To answer your burning questions, no baby isn't here yet. Also, I have not finished the nursery. However, I did finish my new office area (with much, much help from the husband), so we're getting closer to converting the old office into the nursery. Baby has a schedule induction in a week and a half, so we're going to finish that nursery this weekend!
To give some background, here's my old office after I completed painting, making a new desk, etc. I liked my office quite a lot. There was plenty of room for all my craft stuff and my work related items.
However, to be honest it became the dumping ground of the house. Oh, people are coming over? Grab a laundry basket, pile all the random stuff from around the house and put it in the office. When we started round two of renovations of our upstairs, the office became the storage garage for all the random stuff that we needed to move out of the living room/kitchen/hall closet. So, for a few weeks my office looked like this. It drove me insane.
We had thought about bunking the baby with the sibling of the same sex. After all, my husband roomed with his brother when he was a kid and both of them turned out somewhat okay. The more we thought about it though, the more we realized that especially in the infant stage, we really needed a separate room for all that baby gear. Plus, sleeping babies and crazy loud siblings aren't the greatest mix. I started to think about my different options and decided that creating an office space in a little used play area was the best use of space in our house. The kids never used the area to play. They would just grab toys and take them into their rooms or upstairs. So we downsized the toys, moved around some things and we had a empty(ish) area to build an office.
I have a lot of craft stuff. I use most of it, so I couldn't see myself downsizing my stash too much. (That being said I probably filled over 5 garbage bags when I was moving the stash, so did a fair bit of downsizing) So, having storage options was a must. We also didn't want to break the bank creating the office space since we are in the middle of renovating upstairs. We decided stock cabinets were the best option for my office. So, step 1 was painting the walls of the basement a man cave friendly color, and step two was painting the stock cabinets we picked up at Lowes.

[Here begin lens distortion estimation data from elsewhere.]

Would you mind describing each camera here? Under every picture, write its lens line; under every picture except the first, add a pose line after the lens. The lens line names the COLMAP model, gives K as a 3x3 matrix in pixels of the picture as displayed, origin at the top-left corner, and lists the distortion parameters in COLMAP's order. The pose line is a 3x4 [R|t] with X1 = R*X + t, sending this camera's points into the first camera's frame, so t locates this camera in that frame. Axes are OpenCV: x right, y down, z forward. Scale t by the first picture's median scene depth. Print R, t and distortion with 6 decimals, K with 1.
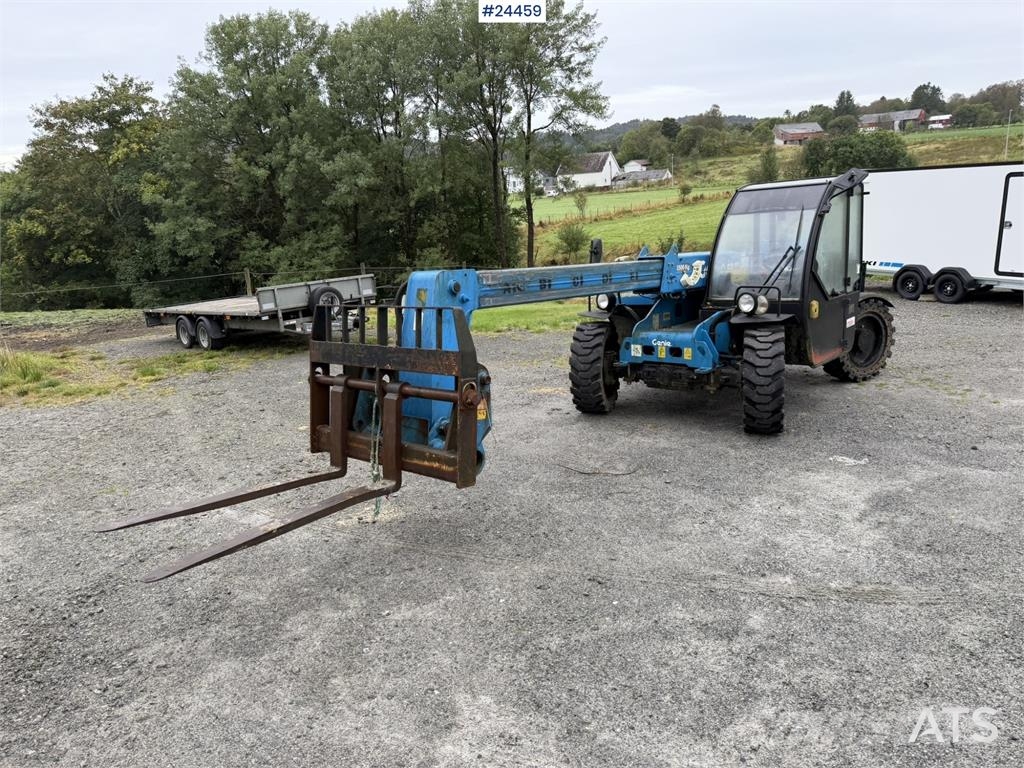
lens RADIAL K [[719.3, 0, 520.1], [0, 719.3, 379.6], [0, 0, 1]] dist [0.033399, -0.043870]
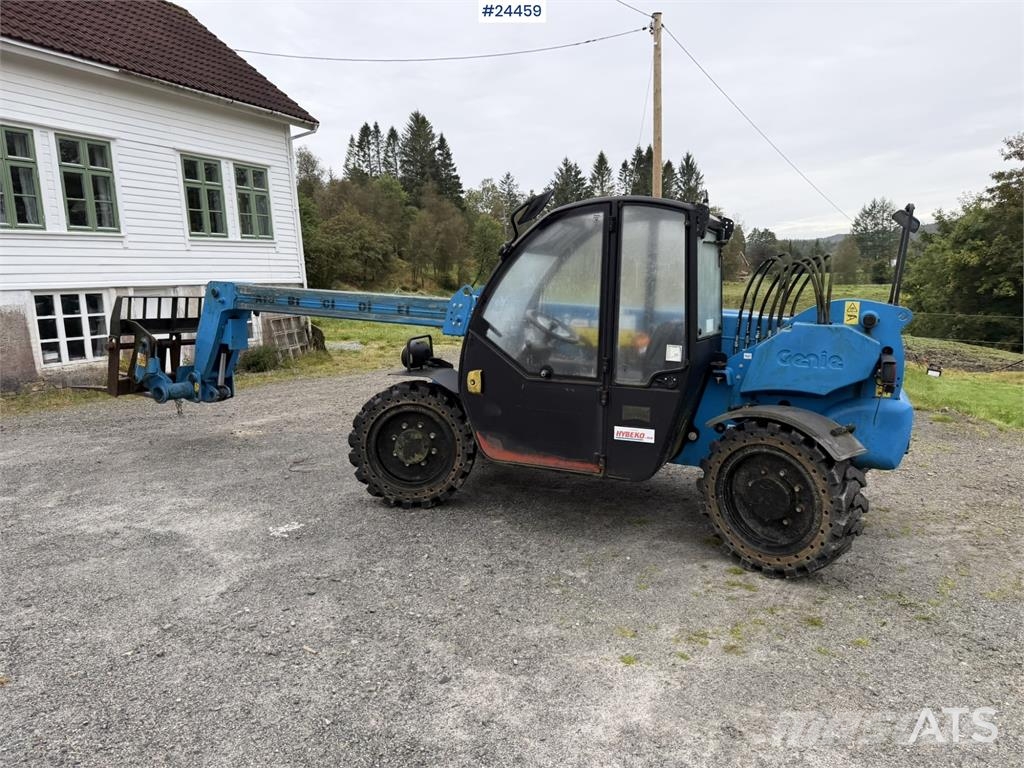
lens RADIAL K [[719.3, 0, 517.9], [0, 719.3, 388.9], [0, 0, 1]] dist [0.033399, -0.043870]
pose [[0.276610, 0.196423, -0.940694, 0.897210], [-0.223438, 0.965206, 0.135839, -0.159959], [0.934646, 0.172612, 0.310874, 0.649806]]
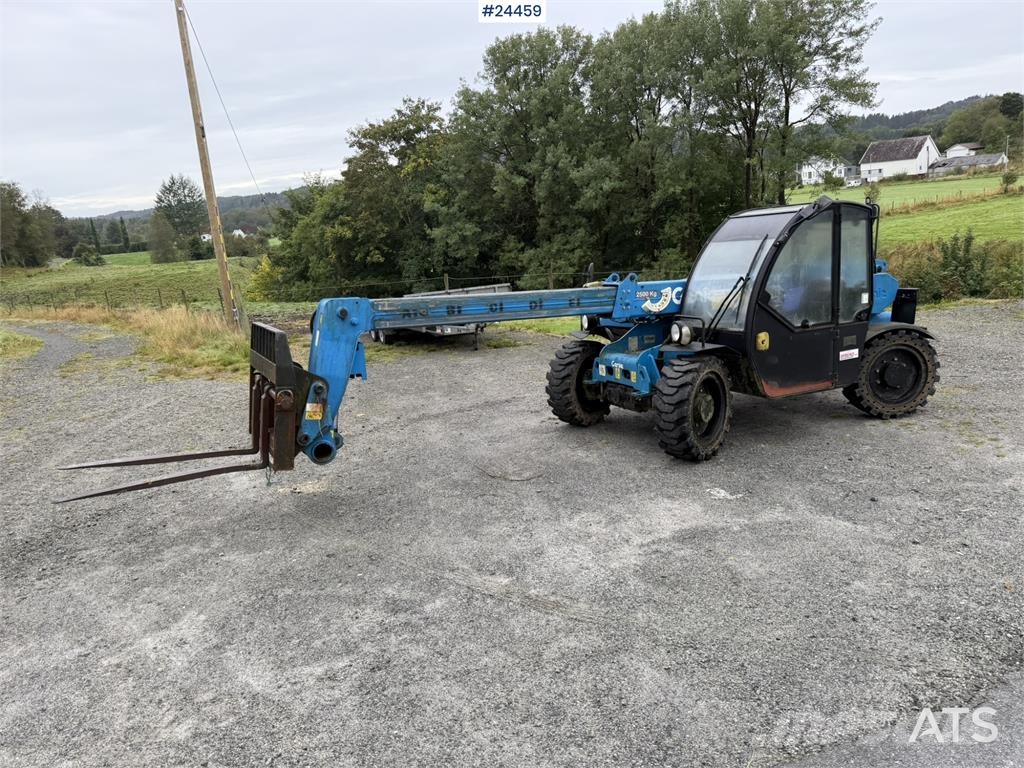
lens RADIAL K [[719.3, 0, 521.3], [0, 719.3, 381.6], [0, 0, 1]] dist [0.033399, -0.043870]
pose [[0.926219, 0.070864, -0.370266, 0.375348], [-0.068406, 0.997461, 0.019784, -0.030896], [0.370728, 0.007004, 0.928715, -0.027574]]
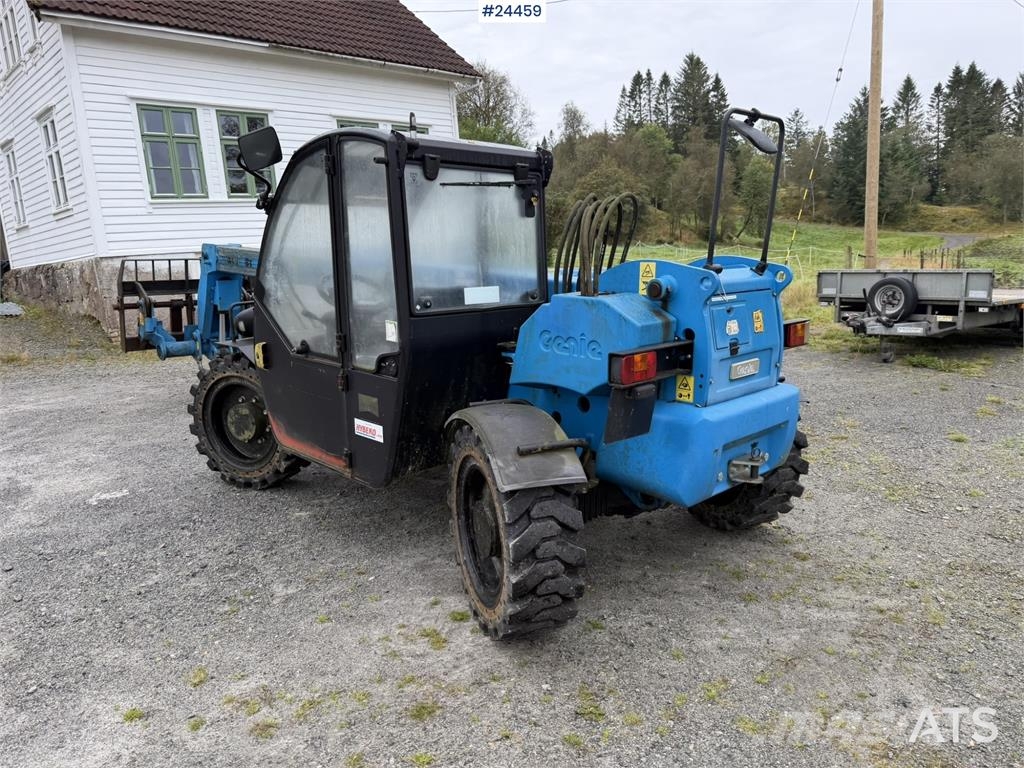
lens RADIAL K [[719.3, 0, 518.2], [0, 719.3, 387.8], [0, 0, 1]] dist [0.033399, -0.043870]
pose [[-0.092644, 0.258867, -0.961460, 0.824974], [-0.187855, 0.943727, 0.272194, -0.234764], [0.977818, 0.205832, -0.038801, 1.011318]]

Half of the basement is a family room/man room area for my husband's leather chair and hunting pictures, so I had to pick a color that I liked, meshed with the rest of the house, but still fit in with the wood and leather. My solution for that problem was "Perfect Greige" by Sherwin Williams. I paired with that "Bunglehouse Blue" also from Sherwin Williams for the cabinets. I feel like both colors blend well with his rustic manliness downstairs and my farmhouse feel upstairs.
Using stock cabinets wasn't overly difficult; however, you do quickly realize you get what you pay for. It's worth it to invest in some better screws to reassemble the doors (the ones that come with strip very easily). You will probably need to do quite a bit of sanding to smooth out the rough finish. I removed all the doors and drawers and used my paint sprayer to paint. Then I just painted with a roller on the boxes. During an evening with a two hour tornado warning (!), my husband and I hung all the cabinets.
We priced out getting a regular laminate countertop, but for a bit less, we could make our own. We used plywood as a base and then used poplar in a unique design on top. Once my husband cut all the pieces and wood glued them to the plywood, he sanded the ever living heck out of the top since the pieces didn't all quite sit flush.
Lots of clamps, heavy paint cans and weights to hold down the boards as the glue dried.
Before sanding. You can see the tiny lip that appeared between some pieces.
After sanding everything was nice and level.
I stained the top using "Dark Walnut" from Minwax. We did a very small bit of wood filler in between each board, but I would probably skip that step if I did the project again. The wood filler doesn't take stain well (even the kind that claims you can stain it) so I had to go back through and touch up everywhere that was lighter with some oil based brown paint or more stain.
The final step was a couple coats of Waterlox (just like our countertops, which you can read about here).
I'm quite happy with the final product and it has tons of storage. I organized everything with plastic bins and chalkboard vinyl labels, so I can easily see what I have. My husband rolled his eyes that my office for "work" was 90% cabinets filled with craft supplies. But hey...he's got all that hunting stuff, so I don't feel so bad about my wall of cabinets.